**What you have to do**. Copy out, word for word and in full, the email exchange below about general-purpose versus custom solutions.
*** Opening of Text passage ***
Henry Spencer writes:
 > On Fri, 10 Aug 2001, Michael Thomas wrote:
 > >  > No; belief and reality *are* different.  The way you tell the difference
 > >  > is to design and build a decent-but-not-all-things-to-all-people solution,
 > >  > and listen to see if the outraged screams and angry grumbling slowly die 
 > >  > away.
 > > 
 > >    Ah, the beloved OS vendor to the masses stance.
 > 
 > No, actually, the Unix/TCP-IP/C stance.  Build a decent general-purpose
 > solution, and most of the people who were complaining about needing custom
 > solutions will discover that general-purpose solutions really are good
 > enough for them after all. 
 > 
 > Of course, if instead you build a crappy general-purpose solution, this
 > will just reinforce their belief that they need custom solutions.

   The general unix philosophy is to build small building
   blocks which can be bolted together too instead of 
   overarching "solutions" (what was the problem again?).
*** Close of Text passage ***
*** Opening of Supplied material ***
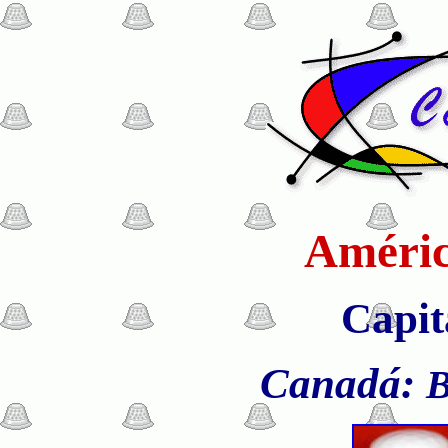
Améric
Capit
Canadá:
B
*** Close of Supplied material ***
**Reply**.
Henry Spencer writes:
 > On Fri, 10 Aug 2001, Michael Thomas wrote:
 > >  > No; belief and reality *are* different.  The way you tell the difference
 > >  > is to design and build a decent-but-not-all-things-to-all-people solution,
 > >  > and listen to see if the outraged screams and angry grumbling slowly die 
 > >  > away.
 > > 
 > >    Ah, the beloved OS vendor to the masses stance.
 > 
 > No, actually, the Unix/TCP-IP/C stance.  Build a decent general-purpose
 > solution, and most of the people who were complaining about needing custom
 > solutions will discover that general-purpose solutions really are good
 > enough for them after all. 
 > 
 > Of course, if instead you build a crappy general-purpose solution, this
 > will just reinforce their belief that they need custom solutions.

   The general unix philosophy is to build small building
   blocks which can be bolted together too instead of 
   overarching "solutions" (what was the problem again?).